Data supplied:
———
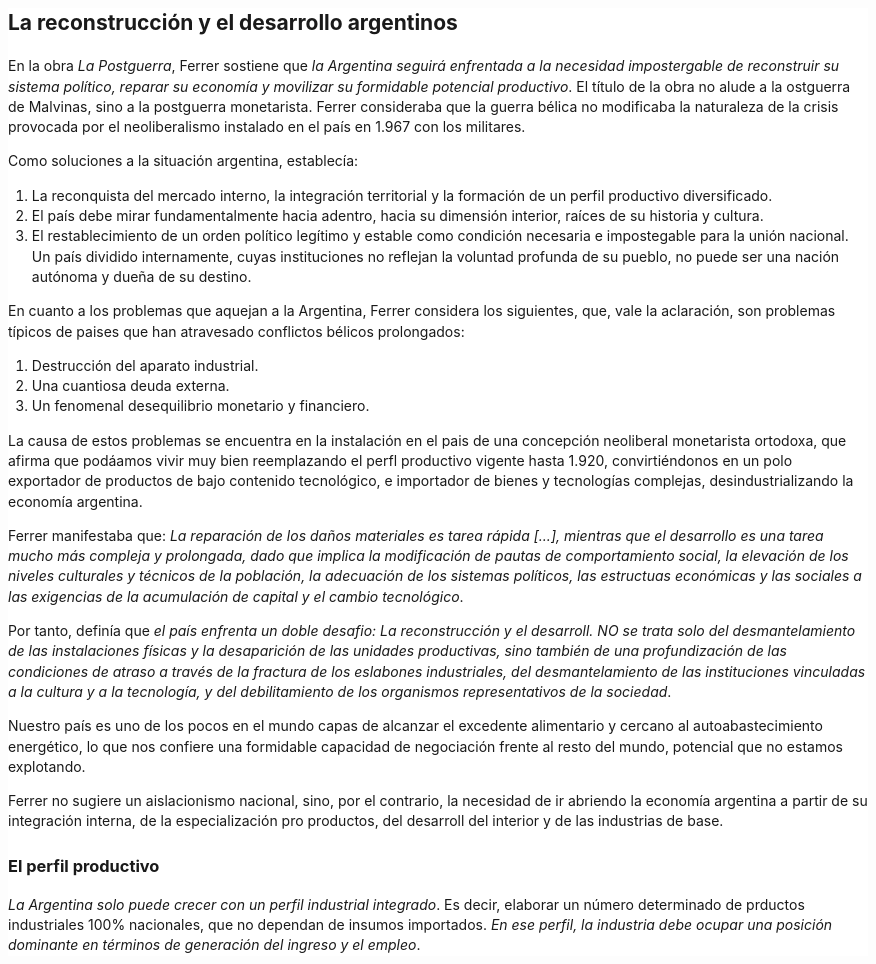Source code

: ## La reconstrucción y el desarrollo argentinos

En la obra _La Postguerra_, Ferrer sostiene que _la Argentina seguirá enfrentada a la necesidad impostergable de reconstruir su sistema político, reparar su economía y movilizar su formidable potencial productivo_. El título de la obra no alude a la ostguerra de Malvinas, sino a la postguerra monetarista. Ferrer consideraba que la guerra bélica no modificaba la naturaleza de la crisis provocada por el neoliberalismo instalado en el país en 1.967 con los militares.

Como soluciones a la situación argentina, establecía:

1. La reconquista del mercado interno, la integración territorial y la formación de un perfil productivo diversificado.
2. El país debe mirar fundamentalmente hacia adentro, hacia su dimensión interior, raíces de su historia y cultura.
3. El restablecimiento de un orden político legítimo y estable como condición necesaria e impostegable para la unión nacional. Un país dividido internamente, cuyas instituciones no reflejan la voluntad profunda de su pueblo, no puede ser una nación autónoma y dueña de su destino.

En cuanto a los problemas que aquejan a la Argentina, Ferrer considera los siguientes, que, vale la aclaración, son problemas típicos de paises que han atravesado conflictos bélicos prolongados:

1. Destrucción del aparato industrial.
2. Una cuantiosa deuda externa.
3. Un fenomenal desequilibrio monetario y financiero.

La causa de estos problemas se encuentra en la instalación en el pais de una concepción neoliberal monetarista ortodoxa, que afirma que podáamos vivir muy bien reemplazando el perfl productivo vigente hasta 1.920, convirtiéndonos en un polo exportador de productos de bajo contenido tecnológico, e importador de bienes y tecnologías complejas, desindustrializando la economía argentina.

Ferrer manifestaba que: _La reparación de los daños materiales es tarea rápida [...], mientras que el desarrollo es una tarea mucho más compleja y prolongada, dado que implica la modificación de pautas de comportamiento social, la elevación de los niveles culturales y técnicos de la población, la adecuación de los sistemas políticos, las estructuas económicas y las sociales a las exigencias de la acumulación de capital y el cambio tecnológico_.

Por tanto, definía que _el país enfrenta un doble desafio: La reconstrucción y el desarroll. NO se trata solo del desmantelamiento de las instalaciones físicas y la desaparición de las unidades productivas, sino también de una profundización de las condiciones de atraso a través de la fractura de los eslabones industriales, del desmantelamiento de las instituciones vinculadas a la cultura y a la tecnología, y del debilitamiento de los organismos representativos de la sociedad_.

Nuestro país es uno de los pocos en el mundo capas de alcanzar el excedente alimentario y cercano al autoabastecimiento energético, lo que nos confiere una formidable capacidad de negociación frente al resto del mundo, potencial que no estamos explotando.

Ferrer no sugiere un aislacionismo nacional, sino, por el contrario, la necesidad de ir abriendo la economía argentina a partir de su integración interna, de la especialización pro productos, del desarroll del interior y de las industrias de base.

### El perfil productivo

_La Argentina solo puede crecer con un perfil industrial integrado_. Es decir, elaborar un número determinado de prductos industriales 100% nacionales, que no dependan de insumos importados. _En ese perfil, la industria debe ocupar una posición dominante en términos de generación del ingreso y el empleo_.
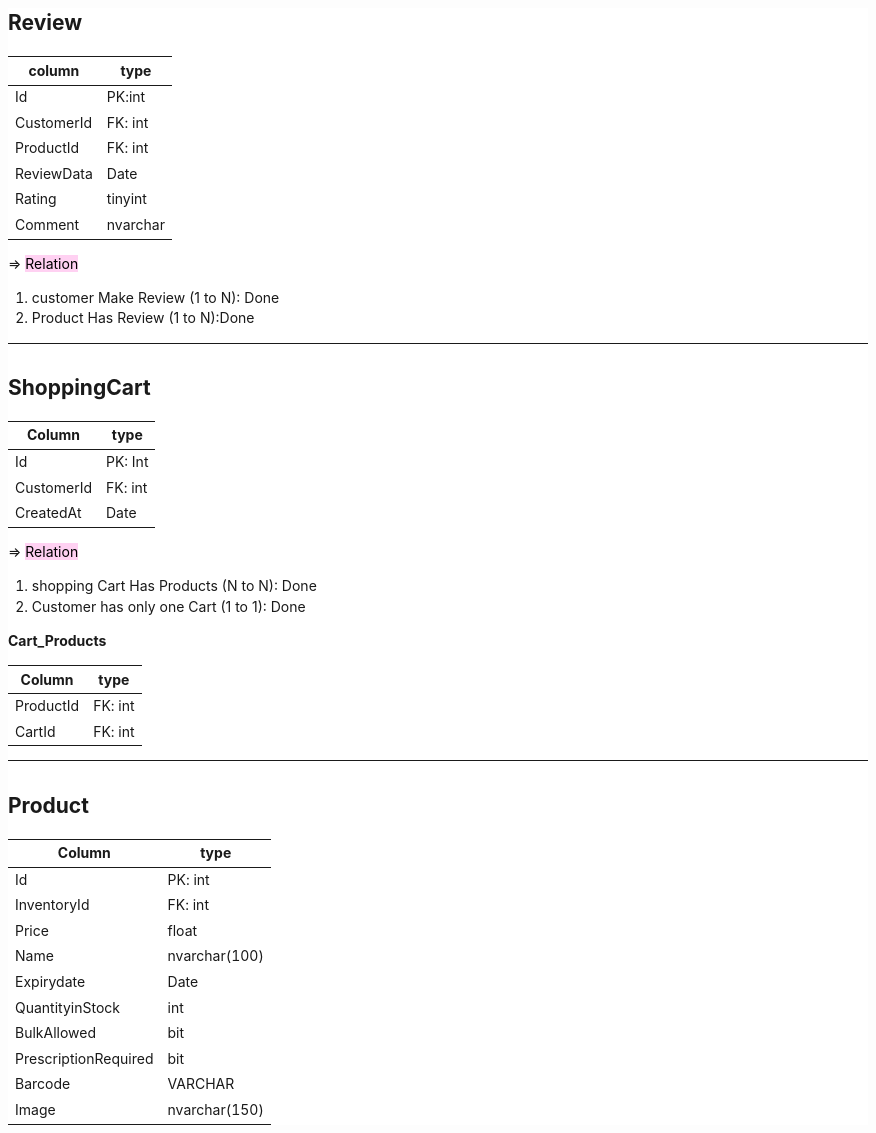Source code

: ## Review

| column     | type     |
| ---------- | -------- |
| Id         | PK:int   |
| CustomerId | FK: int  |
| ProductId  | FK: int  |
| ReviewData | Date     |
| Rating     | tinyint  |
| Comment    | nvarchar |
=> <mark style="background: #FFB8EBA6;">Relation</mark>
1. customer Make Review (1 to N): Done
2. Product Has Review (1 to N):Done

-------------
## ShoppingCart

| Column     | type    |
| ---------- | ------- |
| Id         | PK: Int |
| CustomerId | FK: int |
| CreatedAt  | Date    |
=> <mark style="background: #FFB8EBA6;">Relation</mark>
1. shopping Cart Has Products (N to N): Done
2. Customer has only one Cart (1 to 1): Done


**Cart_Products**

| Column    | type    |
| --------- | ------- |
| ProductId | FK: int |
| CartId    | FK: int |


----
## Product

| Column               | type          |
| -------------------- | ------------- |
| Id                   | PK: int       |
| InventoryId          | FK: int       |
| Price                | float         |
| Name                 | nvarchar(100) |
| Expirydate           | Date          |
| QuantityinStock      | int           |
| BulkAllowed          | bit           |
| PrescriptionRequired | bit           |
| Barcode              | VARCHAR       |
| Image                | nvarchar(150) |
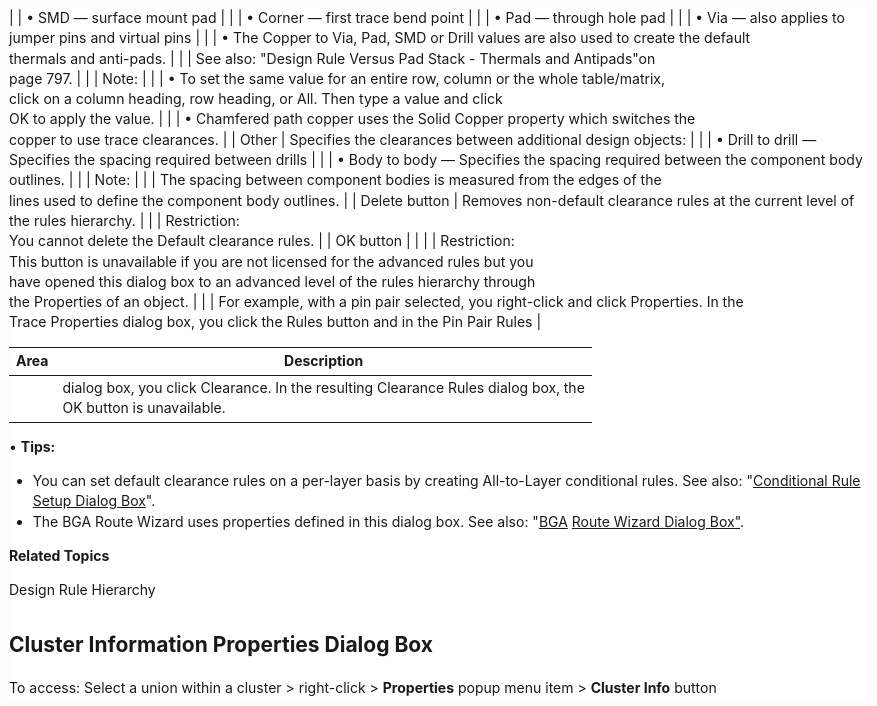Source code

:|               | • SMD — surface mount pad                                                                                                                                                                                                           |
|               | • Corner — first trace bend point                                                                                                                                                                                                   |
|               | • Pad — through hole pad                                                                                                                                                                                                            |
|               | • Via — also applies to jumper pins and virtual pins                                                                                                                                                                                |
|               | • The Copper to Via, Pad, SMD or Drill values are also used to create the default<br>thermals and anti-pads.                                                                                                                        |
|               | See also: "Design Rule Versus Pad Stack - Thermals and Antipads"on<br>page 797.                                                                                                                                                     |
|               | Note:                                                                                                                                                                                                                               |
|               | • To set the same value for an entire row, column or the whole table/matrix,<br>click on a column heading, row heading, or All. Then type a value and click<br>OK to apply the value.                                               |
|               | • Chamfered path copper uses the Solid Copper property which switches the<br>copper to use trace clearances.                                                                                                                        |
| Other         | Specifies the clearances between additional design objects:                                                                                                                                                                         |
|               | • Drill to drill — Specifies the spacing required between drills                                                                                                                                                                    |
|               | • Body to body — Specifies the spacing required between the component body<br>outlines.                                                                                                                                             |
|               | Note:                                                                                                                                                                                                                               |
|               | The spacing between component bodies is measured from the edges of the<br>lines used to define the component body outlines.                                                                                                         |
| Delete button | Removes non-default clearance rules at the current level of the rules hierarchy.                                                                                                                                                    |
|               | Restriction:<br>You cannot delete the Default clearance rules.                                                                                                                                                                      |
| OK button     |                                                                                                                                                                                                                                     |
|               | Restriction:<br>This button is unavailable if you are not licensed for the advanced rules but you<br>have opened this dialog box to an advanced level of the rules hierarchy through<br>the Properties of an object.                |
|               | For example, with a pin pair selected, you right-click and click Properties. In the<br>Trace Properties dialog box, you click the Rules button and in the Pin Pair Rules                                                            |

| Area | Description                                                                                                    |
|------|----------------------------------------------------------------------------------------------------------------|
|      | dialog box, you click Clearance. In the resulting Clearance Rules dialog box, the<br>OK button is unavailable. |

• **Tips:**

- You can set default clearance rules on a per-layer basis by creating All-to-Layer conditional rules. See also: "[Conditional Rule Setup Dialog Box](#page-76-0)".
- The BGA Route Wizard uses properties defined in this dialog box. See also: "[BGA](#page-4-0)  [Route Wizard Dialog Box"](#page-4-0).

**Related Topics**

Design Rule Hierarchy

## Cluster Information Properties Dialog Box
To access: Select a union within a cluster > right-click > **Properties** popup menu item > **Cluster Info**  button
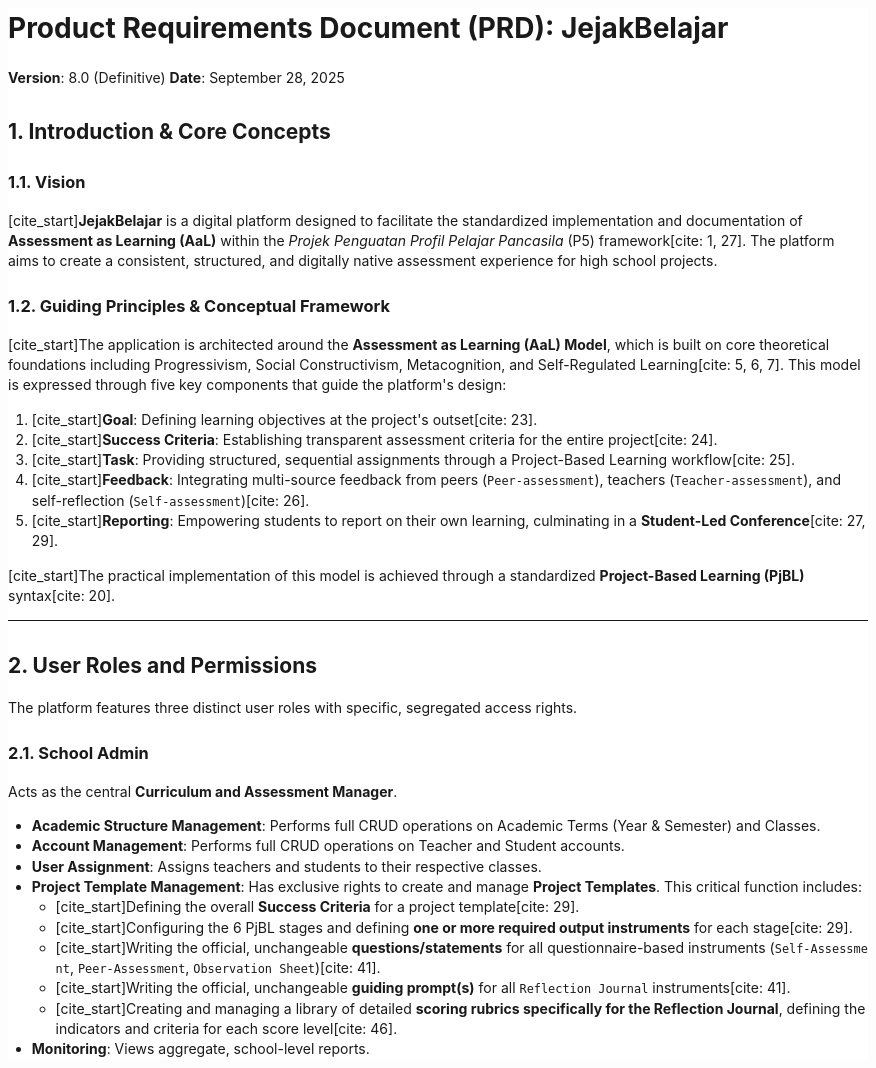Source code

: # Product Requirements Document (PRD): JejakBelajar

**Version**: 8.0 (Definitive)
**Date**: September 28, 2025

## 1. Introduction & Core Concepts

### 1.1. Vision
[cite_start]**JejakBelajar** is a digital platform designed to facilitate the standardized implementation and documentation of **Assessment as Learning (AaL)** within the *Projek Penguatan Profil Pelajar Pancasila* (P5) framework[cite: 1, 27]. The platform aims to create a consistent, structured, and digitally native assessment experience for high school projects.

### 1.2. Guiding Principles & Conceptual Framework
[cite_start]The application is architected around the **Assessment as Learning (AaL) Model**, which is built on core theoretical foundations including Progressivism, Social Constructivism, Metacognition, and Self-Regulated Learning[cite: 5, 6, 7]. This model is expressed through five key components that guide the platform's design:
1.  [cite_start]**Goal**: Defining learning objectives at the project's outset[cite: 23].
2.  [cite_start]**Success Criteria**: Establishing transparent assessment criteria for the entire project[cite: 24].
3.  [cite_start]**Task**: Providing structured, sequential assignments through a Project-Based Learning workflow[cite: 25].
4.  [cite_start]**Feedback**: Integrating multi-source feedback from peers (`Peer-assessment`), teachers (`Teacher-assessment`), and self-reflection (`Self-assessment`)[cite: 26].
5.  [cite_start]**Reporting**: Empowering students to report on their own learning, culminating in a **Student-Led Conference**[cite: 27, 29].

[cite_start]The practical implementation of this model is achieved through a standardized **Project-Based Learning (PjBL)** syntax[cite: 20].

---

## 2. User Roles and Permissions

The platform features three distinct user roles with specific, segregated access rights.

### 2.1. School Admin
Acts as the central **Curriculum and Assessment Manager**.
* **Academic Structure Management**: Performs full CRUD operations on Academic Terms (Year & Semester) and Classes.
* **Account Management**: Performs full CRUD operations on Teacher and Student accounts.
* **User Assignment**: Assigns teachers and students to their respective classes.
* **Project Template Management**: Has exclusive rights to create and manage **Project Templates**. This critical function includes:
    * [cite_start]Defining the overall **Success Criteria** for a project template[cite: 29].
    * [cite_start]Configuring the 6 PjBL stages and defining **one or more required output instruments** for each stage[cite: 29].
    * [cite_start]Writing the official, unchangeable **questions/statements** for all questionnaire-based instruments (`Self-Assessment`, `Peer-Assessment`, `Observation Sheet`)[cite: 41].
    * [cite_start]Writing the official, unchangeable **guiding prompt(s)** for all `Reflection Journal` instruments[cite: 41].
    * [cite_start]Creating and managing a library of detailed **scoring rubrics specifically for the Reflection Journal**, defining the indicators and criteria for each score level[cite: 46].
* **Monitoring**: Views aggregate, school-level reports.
———
Problem to solve:
Above are the records; please give again, exactly and in full, only the lines that run from the line with "PrescriptionRequired | bit" through the line with "set the same", with no pictures.

Answer area:
| PrescriptionRequired | bit           |
| Barcode              | VARCHAR       |
| Image                | nvarchar(150) |
Source code

:|               | • SMD — surface mount pad                                                                                                                                                                                                           |
|               | • Corner — first trace bend point                                                                                                                                                                                                   |
|               | • Pad — through hole pad                                                                                                                                                                                                            |
|               | • Via — also applies to jumper pins and virtual pins                                                                                                                                                                                |
|               | • The Copper to Via, Pad, SMD or Drill values are also used to create the default<br>thermals and anti-pads.                                                                                                                        |
|               | See also: "Design Rule Versus Pad Stack - Thermals and Antipads"on<br>page 797.                                                                                                                                                     |
|               | Note:                                                                                                                                                                                                                               |
|               | • To set the same value for an entire row, column or the whole table/matrix,<br>click on a column heading, row heading, or All. Then type a value and click<br>OK to apply the value.                                               |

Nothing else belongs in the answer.